Passage shown:
━━━━━━━━━━━━━━━━

‘American Idol’ top 12 and ‘comeback’ recaps

Willie Spence performed "Stand Up" from "Harriet" on Sunday, April 18, 2021, on "American Idol." (ABC/Eric McCandless)
Willie Spence performed "Stand Up" from "Harriet" on Sunday, April 18, 2021, on "American Idol." (ABC/Eric McCandless)

Credit: ABC

Credit: ABC

The show won’t be on next week due to the Oscars and a “Sesame Street” special

Three of my favorites last week from the “American Idol” top 12 were Ava August, Beane and Madison Watkins.

All three were eliminated Sunday night during “real-time” voting.

Then “American Idol’ decided to waste Monday night highlighting 10 of last year’s non-winning top 20 singers vying for a slot in the top 10. It was perhaps a nice idea in concept because none of the singers got to sing live during the pandemic, but we viewers have short memories. I’ve largely forgotten most of them. The only two that really stuck with me were the two that made it to the top seven: Arthur Gunn (season 18 runner up) and Louis Knight (top 7). Given their name recognition, they are the likeliest to go through. So in many ways, the “competition” is a bit of a farce. At best, it was a few minutes more on broadcast TV for these singers.

━━━━━━━━━━━━━━━━

Supplied entries:
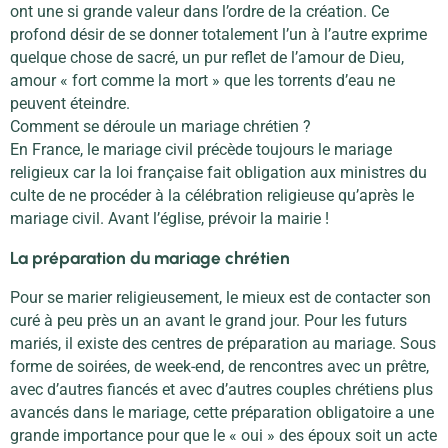
ont une si grande valeur dans l’ordre de la création. Ce
profond désir de se donner totalement l’un à l’autre exprime
quelque chose de sacré, un pur reflet de l’amour de Dieu,
amour « fort comme la mort » que les torrents d’eau ne
peuvent éteindre.
Comment se déroule un mariage chrétien ?
En France, le mariage civil précède toujours le mariage
religieux car la loi française fait obligation aux ministres du
culte de ne procéder à la célébration religieuse qu’après le
mariage civil. Avant l’église, prévoir la mairie !
La préparation du mariage chrétien
Pour se marier religieusement, le mieux est de contacter son
curé à peu près un an avant le grand jour. Pour les futurs
mariés, il existe des centres de préparation au mariage. Sous
forme de soirées, de week-end, de rencontres avec un prêtre,
avec d’autres fiancés et avec d’autres couples chrétiens plus
avancés dans le mariage, cette préparation obligatoire a une
grande importance pour que le « oui » des époux soit un acte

━━━━━━━━━━━━━━━━

Assignment:
Repeat the American Idol recap word for word from "Three of my" to "for these singers.".

Answer to this problem:
Three of my favorites last week from the “American Idol” top 12 were Ava August, Beane and Madison Watkins.

All three were eliminated Sunday night during “real-time” voting.

Then “American Idol’ decided to waste Monday night highlighting 10 of last year’s non-winning top 20 singers vying for a slot in the top 10. It was perhaps a nice idea in concept because none of the singers got to sing live during the pandemic, but we viewers have short memories. I’ve largely forgotten most of them. The only two that really stuck with me were the two that made it to the top seven: Arthur Gunn (season 18 runner up) and Louis Knight (top 7). Given their name recognition, they are the likeliest to go through. So in many ways, the “competition” is a bit of a farce. At best, it was a few minutes more on broadcast TV for these singers.